Back in 2006, Wolff and his wife, Carol, came to MD Anderson with little knowledge of the institution’s resources, its mission or its campus. The couple found themselves overwhelmed and lost, wandering through the Lowry and Peggy Mays Clinic on the way to his first appointment.
“We came up from the parking garage and were walking through the corridor,” Wolff says. “I saw a man standing near the end of the hall and could tell he was going to ask us if we needed help."
Wolff avoided eye contact with the stranger as they passed the facility’s landmark Tree Sculpture.
“But as we approached the man he said, ‘Hal?’ ”
Surprised, Wolff turned to see a familiar face from his past.
Fernando Yarrito, a senior director in MD Anderson’s Development Office and an old friend of Wolff from their days at Texas Lutheran College, now Texas Lutheran University (TLU), was finishing up his monthly shift as a volunteer greeter that day.
It had been several years since they’d seen each other, and this chance meeting, this show of friendliness, eased Wolff’s apprehension.

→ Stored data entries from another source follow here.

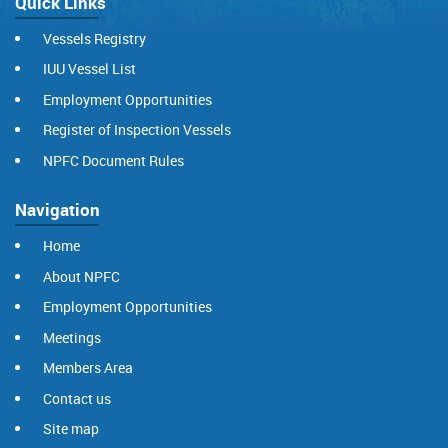
Quick Links
Vessels Registry
IUU Vessel List
Employment Opportunities
Register of Inspection Vessels
NPFC Document Rules
Navigation
Home
About NPFC
Employment Opportunities
Meetings
Members Area
Contact us
Site map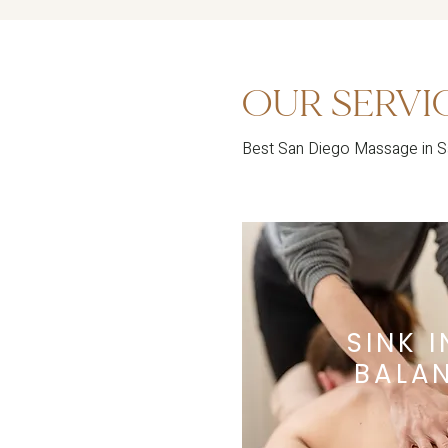
OUR SERVI
Best San Diego Massage in 
SINK 
BALA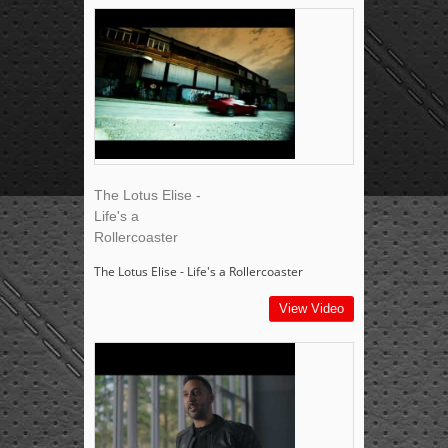
The Lotus Elise -
Life's a
Rollercoaster
The Lotus Elise - Life's a Rollercoaster
View Video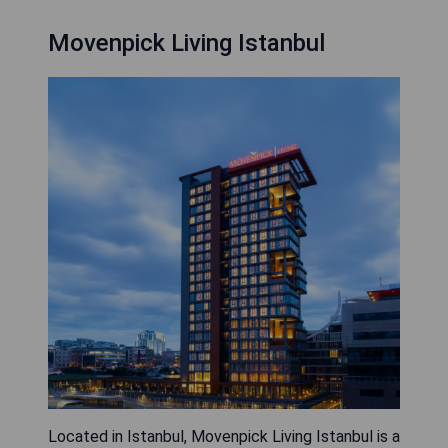
Movenpick Living Istanbul
Located in Istanbul, Movenpick Living Istanbul is a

“Fernando was there in the beginning,” Wolff says. “He saw me after surgery and during follow-up visits. A much closer relationship developed after this serendipitous event.”
Wolff says his relationship with MD Anderson is one of “growth.”
“You sense a team atmosphere,” he says. “You feel that everyone’s there for the same purpose and has the same goals.”
Wolff is passionate about spreading cancer awareness from a patient’s perspective.
“I’m one of the information givers now, and I try to give sound advice to men in a similar situation,” he says.
Wolff also serves on the TLU Corporation Board, is the vice president of the TLU Alumni Board of Directors and is a member of the Houston Bar Association Speaker’s Bureau.
“Everything I’ve learned is from my cancer experience,” Wolff says. “In addition to being cancer free, I live a much healthier lifestyle. I’m certain a lot of my understanding of the importance of positive health was achieved through my time at MD Anderson.”